IEEE Trans Pattern Anal Mach Intell. 2022 May;44(5):2416-2425. doi: 10.1109/TPAMI.2020.3041871. Epub 2022 Apr 1.
We introduce a novel and generic convolutional unit, DiCE unit, that is built using dimension-wise convolutions and dimension-wise fusion. The dimension-wise convolutions apply light-weight convolutional filtering across each dimension of the input tensor while dimension-wise fusion efficiently combines these dimension-wise representations; allowing the DiCE unit to efficiently encode spatial and channel-wise information contained in the input tensor. The DiCE unit is simple and can be seamlessly integrated with any architecture to improve its efficiency and performance. Compared to depth-wise separable convolutions, the DiCE unit shows significant improvements across different architectures. When DiCE units are stacked to build the DiCENet model, we observe significant improvements over state-of-the-art models across various computer vision tasks including image classification, object detection, and semantic segmentation. On the ImageNet dataset, the DiCENet delivers 2-4 percent higher accuracy than state-of-the-art manually designed models (e.g., MobileNetv2 and ShuffleNetv2). Also, DiCENet generalizes better to tasks (e.g., object detection) that are often used in resource-constrained devices in comparison to state-of-the-art separable convolution-based efficient networks, including neural search-based methods (e.g., MobileNetv3 and MixNet).

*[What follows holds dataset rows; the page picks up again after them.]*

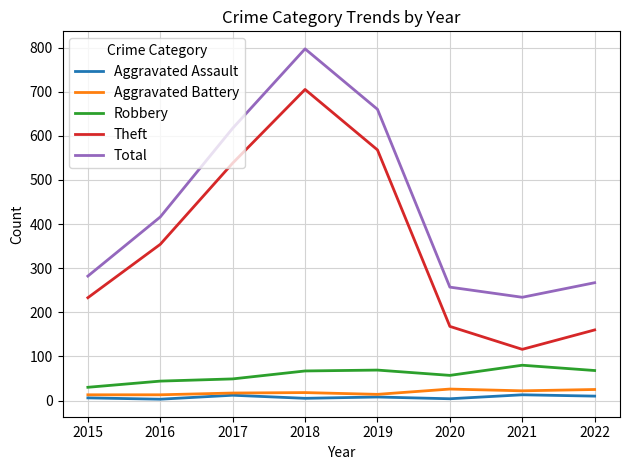

In Total, how many points are lower than both neighbors (excluding endpoints)?

1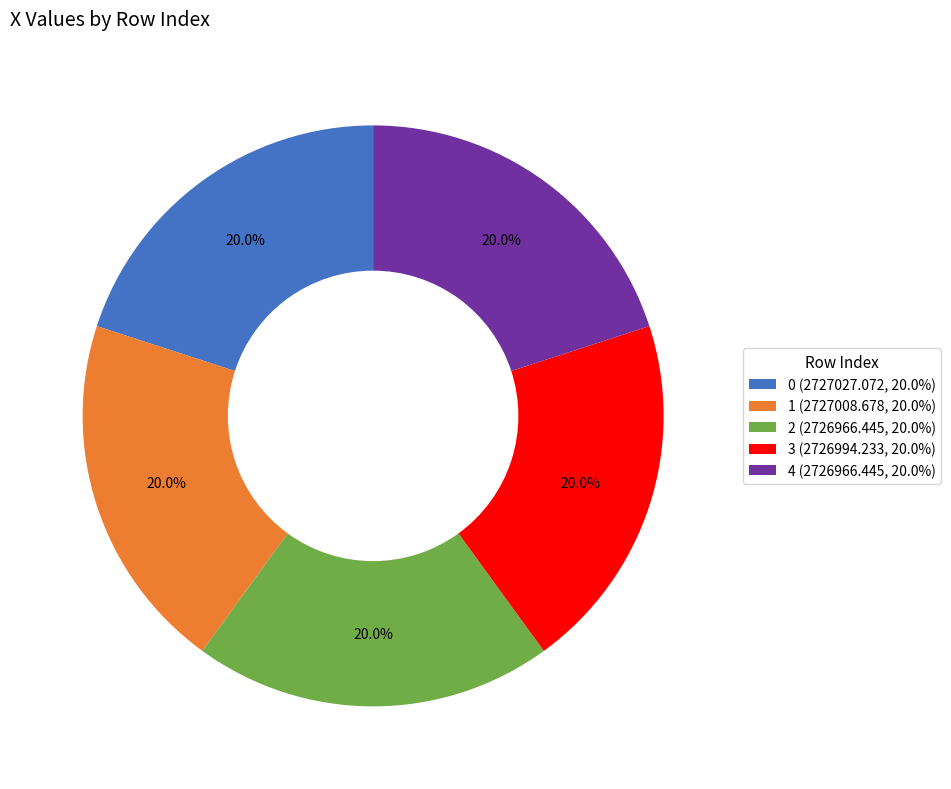

Does any single category account for the majority?

No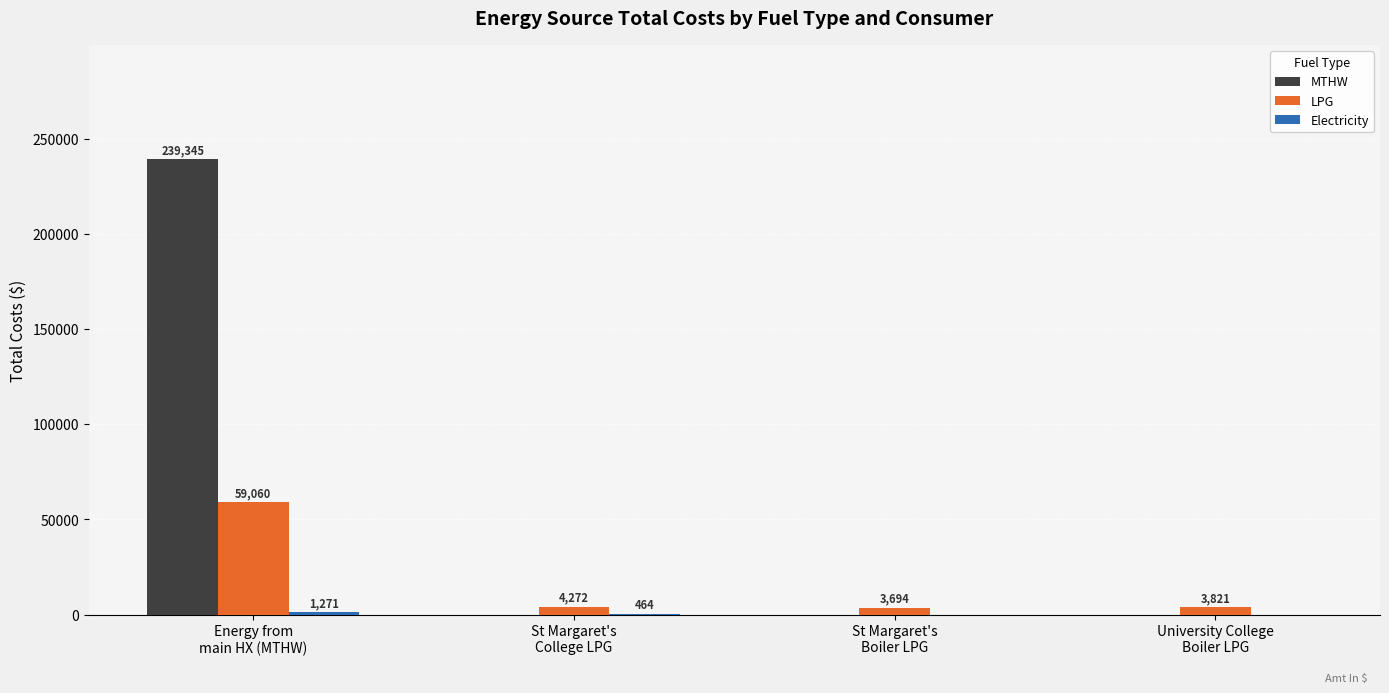

Which series has the largest total across all categories?

MTHW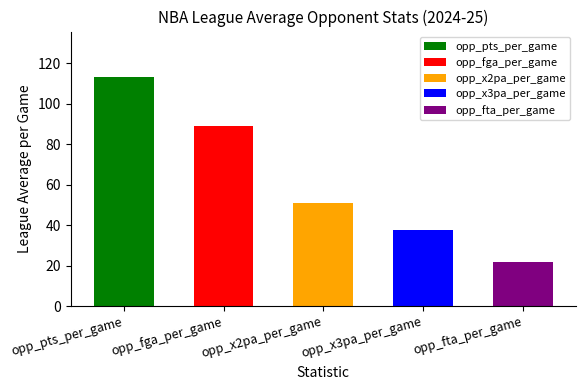

Is the value of opp_x3pa_per_game at opp_pts_per_game greater than the value of opp_x2pa_per_game at opp_pts_per_game?

No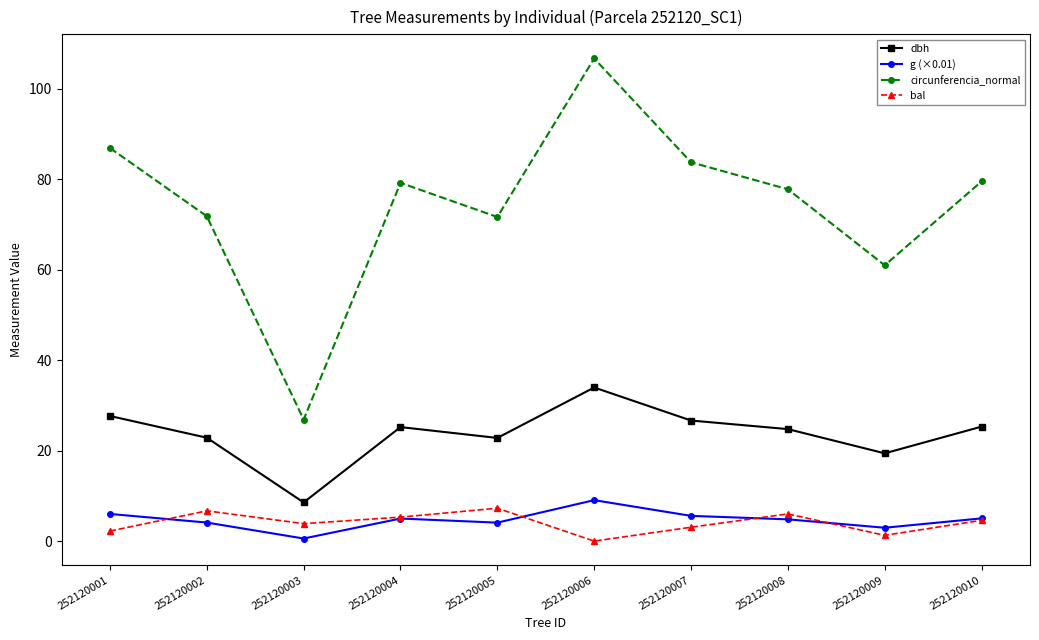

Read the bal value at 252120002.

6.7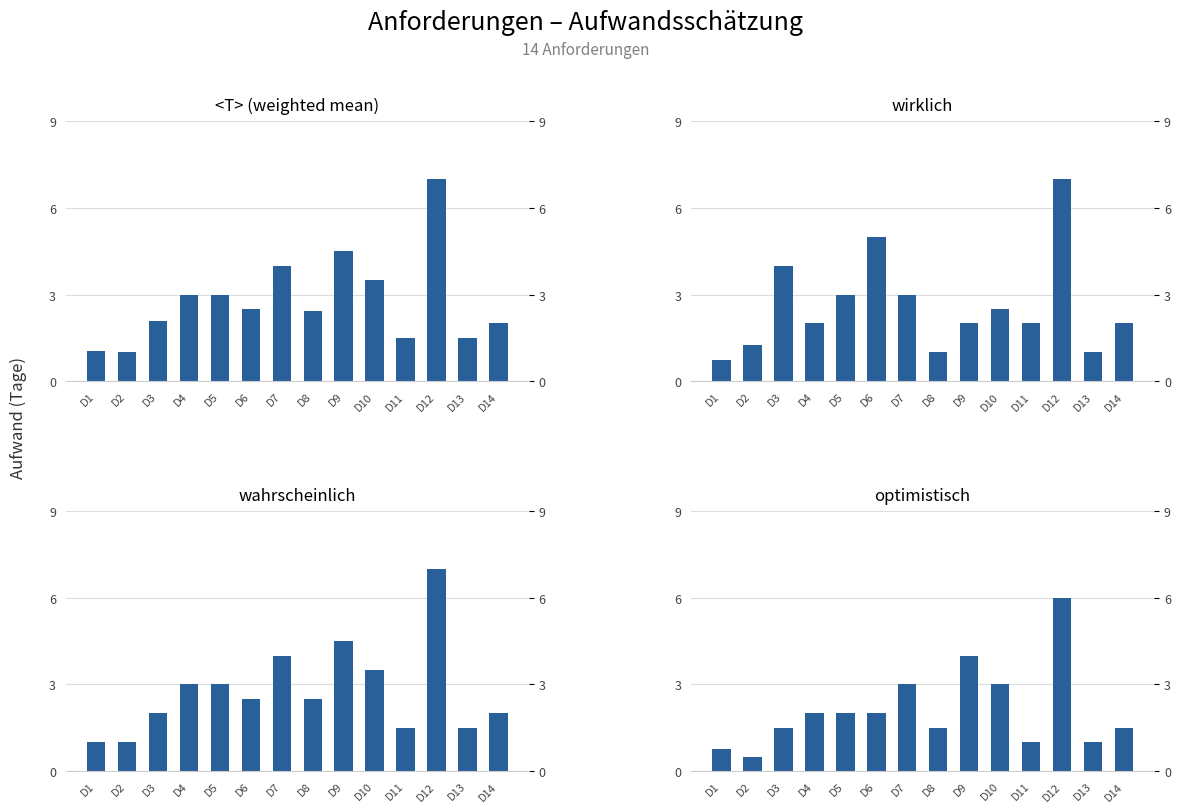

Reading left to right, list all the values displayed in this chart.

<T> (weighted mean): D1=1.0	D2=1.0	D3=2.1	D4=3.0	D5=3.0	D6=2.5	D7=4.0	D8=2.4	D9=4.5	D10=3.5	D11=1.5	D12=7.0	D13=1.5	D14=2.0
wirklich: D1=0.8	D2=1.2	D3=4.0	D4=2.0	D5=3.0	D6=5.0	D7=3.0	D8=1.0	D9=2.0	D10=2.5	D11=2.0	D12=7.0	D13=1.0	D14=2.0
wahrscheinlich: D1=1.0	D2=1.0	D3=2.0	D4=3.0	D5=3.0	D6=2.5	D7=4.0	D8=2.5	D9=4.5	D10=3.5	D11=1.5	D12=7.0	D13=1.5	D14=2.0
optimistisch: D1=0.8	D2=0.5	D3=1.5	D4=2.0	D5=2.0	D6=2.0	D7=3.0	D8=1.5	D9=4.0	D10=3.0	D11=1.0	D12=6.0	D13=1.0	D14=1.5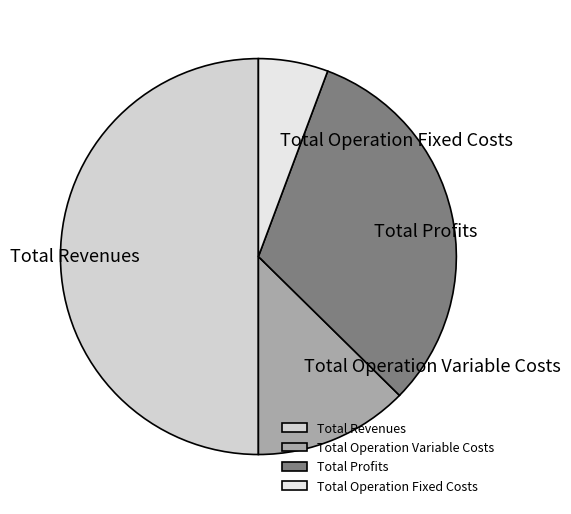

Which category has the smallest portion of the pie?

Total Operation Fixed Costs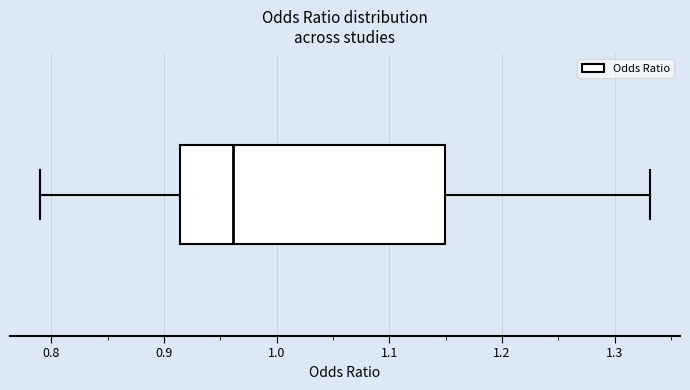

Transcribe this box plot: give where the median line is, the range the box spans, and where the two whiskers end, as read against the x-axis. The values are not printed on the chart, so give them approximately, as read against the axis.

median 0.96, box 0.91 to 1.15, whiskers 0.79 to 1.33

我们引入了一种新颖且通用的卷积单元,即 DiCE 单元,它是使用逐维卷积和逐维融合构建的。逐维卷积在输入张量的每个维度上应用轻量级卷积滤波,而逐维融合则有效地组合这些逐维表示,使 DiCE 单元能够有效地编码输入张量中包含的空间和通道信息。DiCE 单元简单易用,可以无缝集成到任何架构中,以提高其效率和性能。与深度可分离卷积相比,DiCE 单元在不同的架构中都有显著的改进。当 DiCE 单元堆叠起来构建 DiCENet 模型时,我们观察到在各种计算机视觉任务(包括图像分类、目标检测和语义分割)中,它比最先进的模型有显著的提高。在 ImageNet 数据集上,DiCENet 比最先进的手动设计模型(例如 MobileNetv2 和 ShuffleNetv2)的准确率高出 2-4 个百分点。此外,与最先进的基于分离卷积的高效网络(包括基于神经搜索的方法,如 MobileNetv3 和 MixNet)相比,DiCENet 在资源受限的设备中经常使用的任务(例如目标检测)上具有更好的泛化能力。